Im Internet wurde er deshalb umbenannt. Aus dem respektvollen „Wladimir Klitsch-k.-o.“ wurde „Grabimir Clinchko“. Vorwürfe eines Journalisten, das sei „eher Ringen als Boxen“, wischte Klitschko beiseite. „Kritik nehme ich an, aber ich gehe meinen Weg“, meinte er trotzig. Manager Bernd Bönte ergänzte, wer dem Sieger einen unsauberen Stil vorwerfe, sei „ein schlechter Verlierer“. Für das unfaire Aufstützen war Klitschko erst sehr spät ein Punkt abgezogen worden. „Das Halten war wie Raub. So hatte Alexander keine Chance“, grollte Powetkins Promoter Kalle Sauerland.

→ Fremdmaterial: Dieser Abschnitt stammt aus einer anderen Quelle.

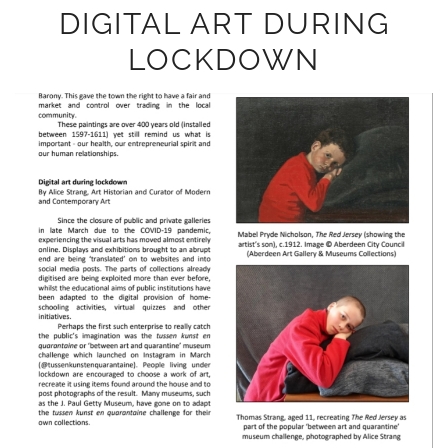
DIGITAL ART DURING
LOCKDOWN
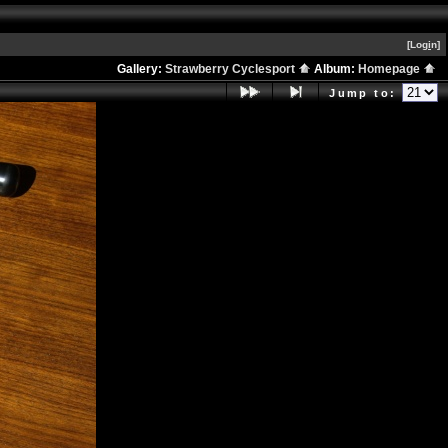
[Log
i
n]
Gallery:
Strawberry Cyclesport
Album:
Homepage
Jump to:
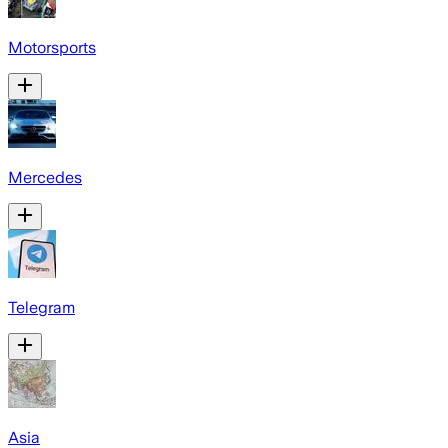
Motorsports
Mercedes
Telegram
Asia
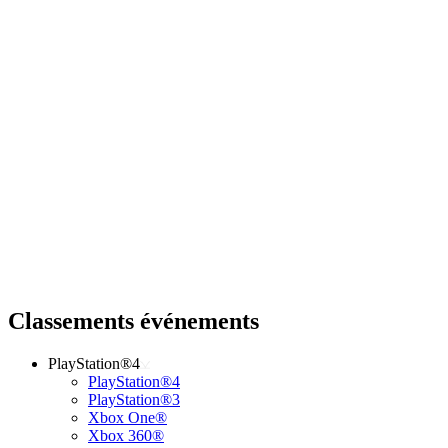
Classements événements
PlayStation®4
PlayStation®4
PlayStation®3
Xbox One®
Xbox 360®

Ehemalige Champions wie Lennox Lewis und Luan Krasniqi hatten im deutschen TV mehr Verwarnungen durch den Ringrichter gefordert. „Zwei Schläge und dann den Kampf teilweise verhindern“, beschrieb Ex-Europameister Krasniqi Klitschkos Kampfstil. Der britische Ex-Weltmeister Lewis haderte: „Beeindruckt war ich nicht. Klitschko kann mehr. Das hat er heute nicht gezeigt.“

Große Kasse statt großer Kampf

So fehlte der Glanz des Champions trotz erdrückender Überlegenheit. Klitschko strich dafür seine persönliche Rekordbörse von knapp 12,9 Millionen Euro ein. Powetkin begnügte sich mit 4,3 Millionen. Sein WBA-Titel ist nunmehr vakant, denn Klitschko bleibt Superchampion dieses Verbandes.